Sopir Taksi: Pagi Ketemu Pagi, Hanya Kantongi Rp 200 ribu
Mereka juga sempat curhat baik dengan sesama sopir taksi lainnya yang juga ikut aksi, serta kepada beberapa awak media
Penulis: Theresia Felisiani
Editor: Sanusi
TRIBUNNEWS.COM, JAKARTA - Di sela aksi demo di depan Kementerian Komunikasi dan Informatika, Selasa (22/3), ratusan sopir taksi tidak hanya mencaci Menteri Komunikasi dan Informatika, Rudiantara yang tidak mau menutup aplikasi angkutan berbasis online seperti Grab dan Uber.
Mereka juga sempat curhat baik dengan sesama sopir taksi lainnya yang juga ikut aksi, serta kepada beberapa awak media yang meliput aksi. Inti dari curhatan mereka ialah pendapatan per hari yang menurun drastis semenjak ada Grab dan Uber.
Evatriyono, pengemudi taksi Express mengatakan ini merupakan kali kedua dirinya ikut aksi demo. Ia mengaku sukarela ikut aksi demi nasibnya sendiri dan nasib ribuan sopir taksi lainnya.

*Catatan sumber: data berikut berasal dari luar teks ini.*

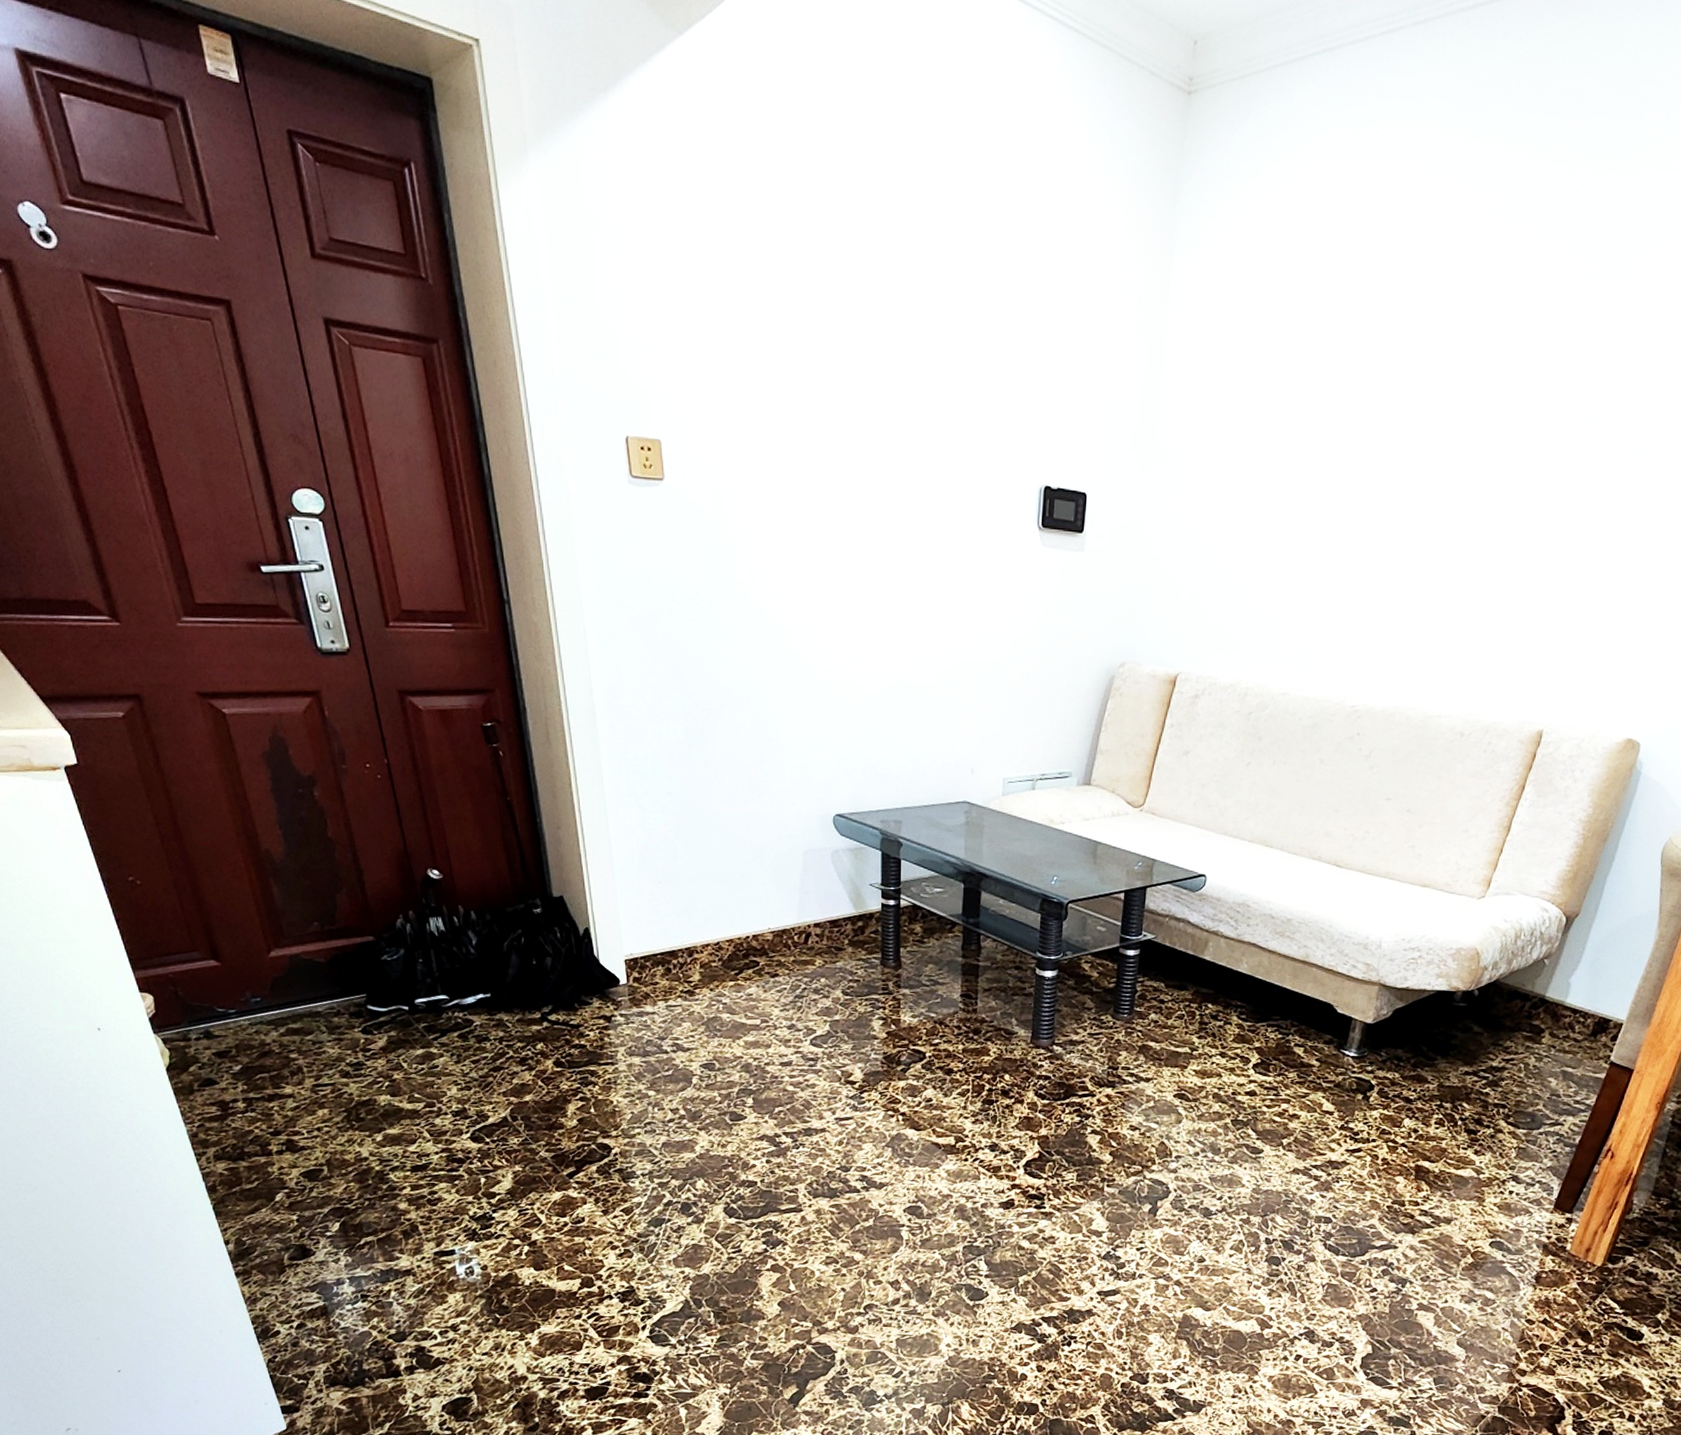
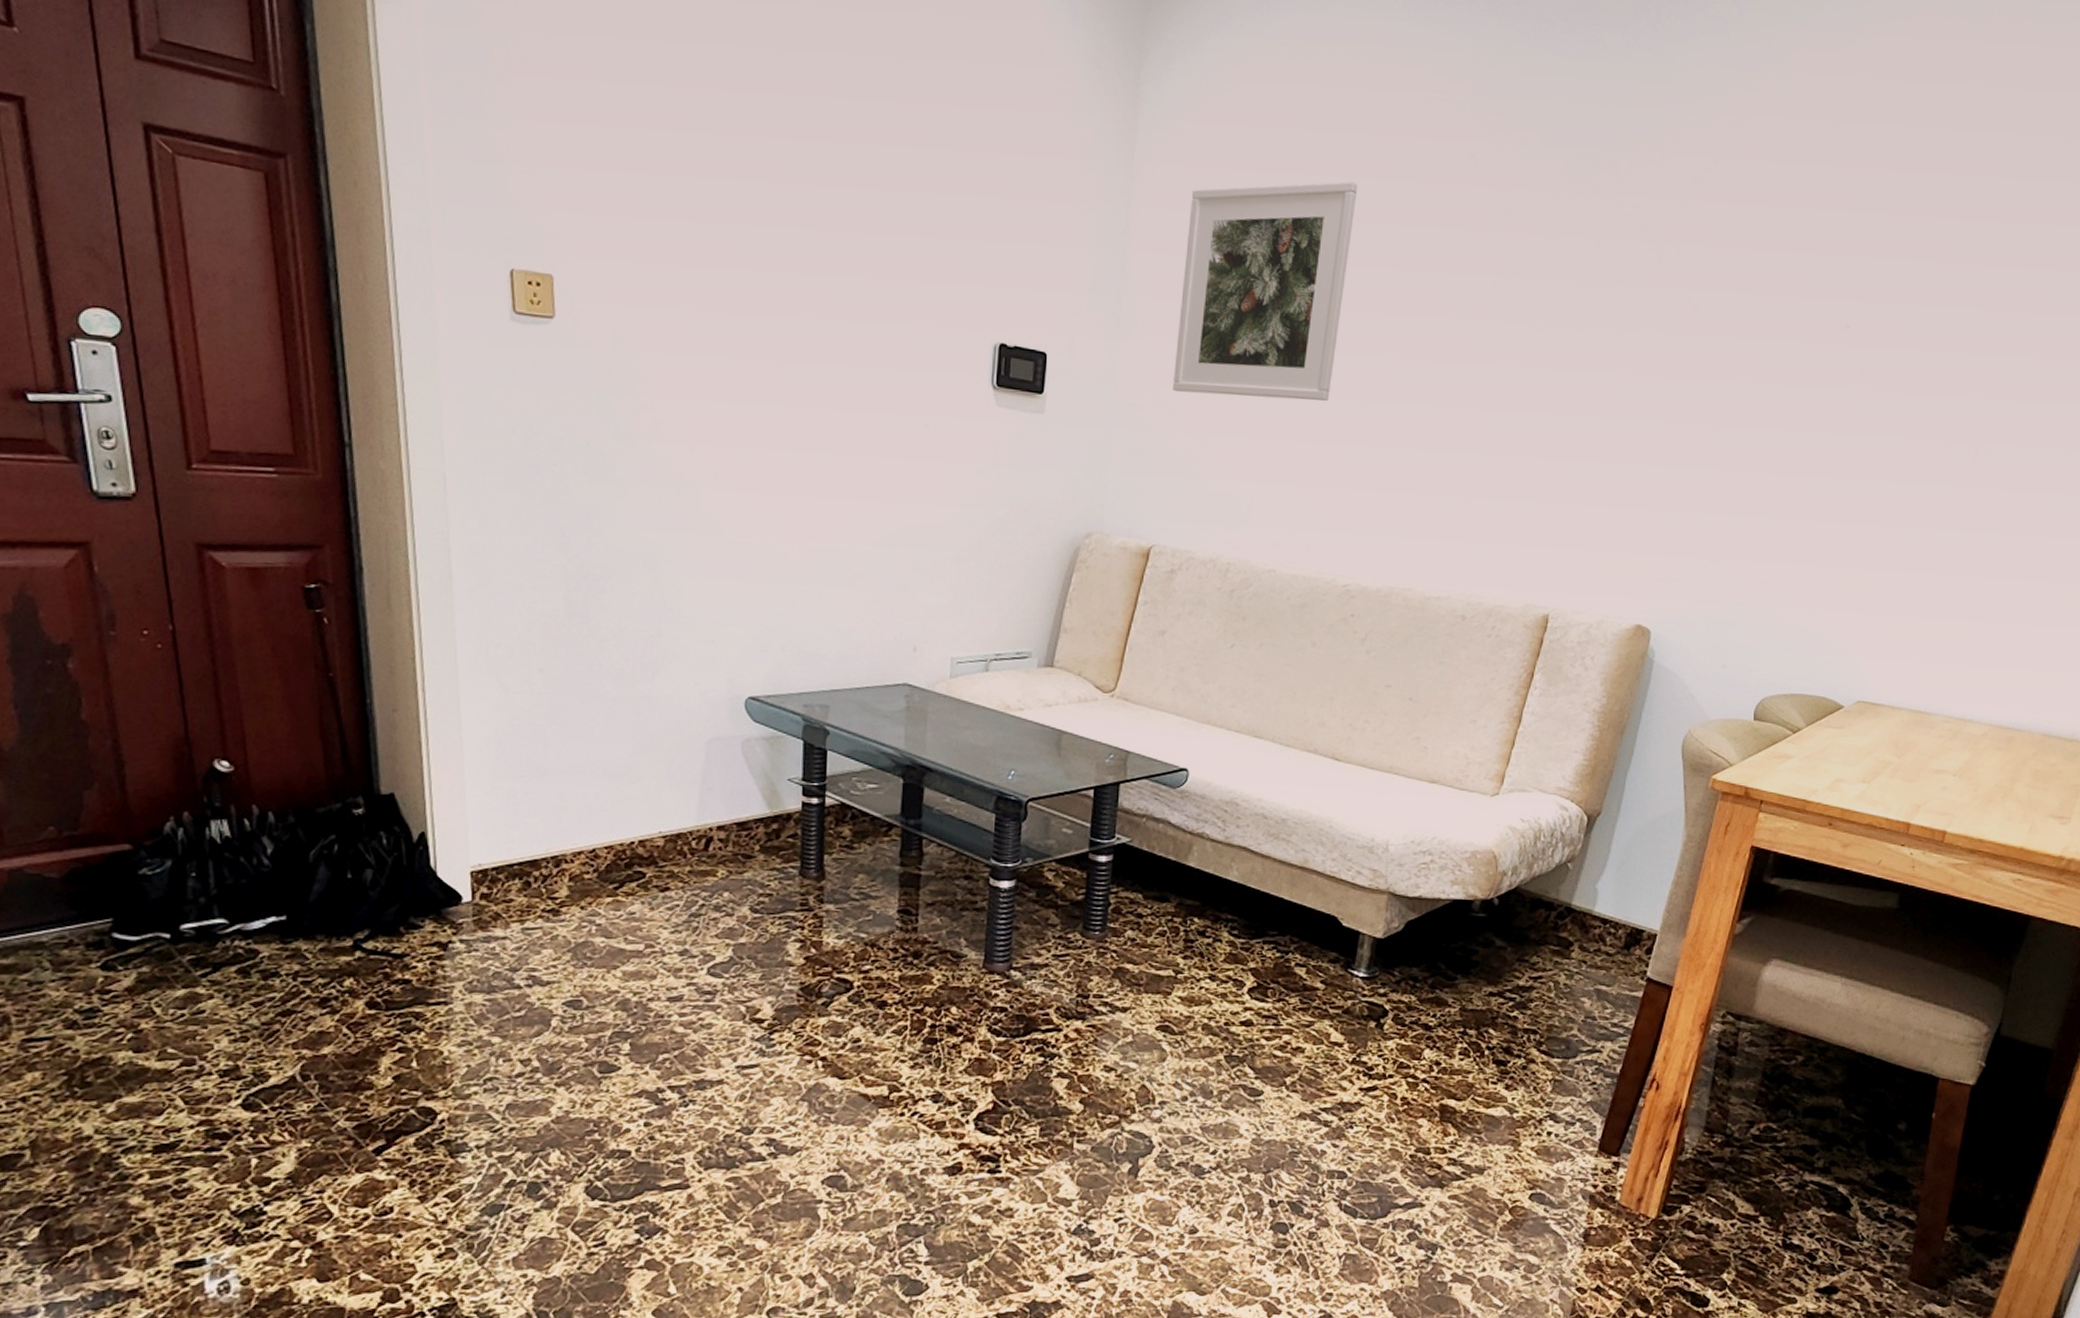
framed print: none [1201,305,1383,530] -> present [1173,181,1358,401]

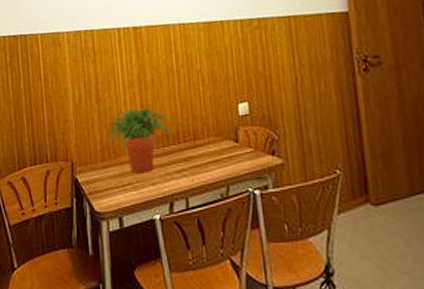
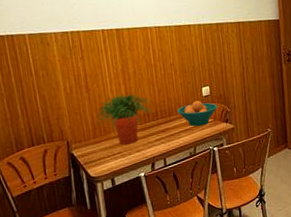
fruit bowl: none [204,121,260,157] -> present [177,101,218,127]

"Ini demo asli, sopir taksi semua tidak ada yang bayaran. Bayangin saja setelah ada Grab dan Uber, penghasilan jadi meringis. Ini juga kenapa si menterinya tidak mau tutup aplikasi," ujar Evatriyono.
Ditanya soal pendapatan yang kian merosot, Evatriyono membeberkan semenjak ada Grab dan Uber dalam sehari ia hanya mendapat uang Rp 200 ribu-Rp 150 ribu.
Padahal sebelum ada aplikasi angkutan berbasis online, pria asal Bumiayu ini bisa mengantongi uang Rp 900 ribu-Rp 800 ribu per harinya.
"Hari gini, dapat uang Rp 500 ribu saja sehari sudah susahnya minta ampun. Saya keluar pagi ketemu pagi lagi cuma dapat Rp 150 ribu, mentok-mentok Rp 200 ribu," tegasnya.
Lebih lanjut, pria yang sudah empat tahun bekerja sebagai sopir taksi ini juga mengeluh soal kurangnya pendapatan dengan setoran ke istrinya di Bumiayu, terlebih saat ini sang istri tengah hamil muda.
"Jadi imbas juga ke setoran ke istri di kampung, mana lagi hamil muda empat bulan. Saya baru nikah, belum ada tabungan untuk biaya lahir. Makan juga gitu, dulu pakai ayam, ikan, sekarang mah makan pakai tempe ajalah, diirit-irit," tambahnya.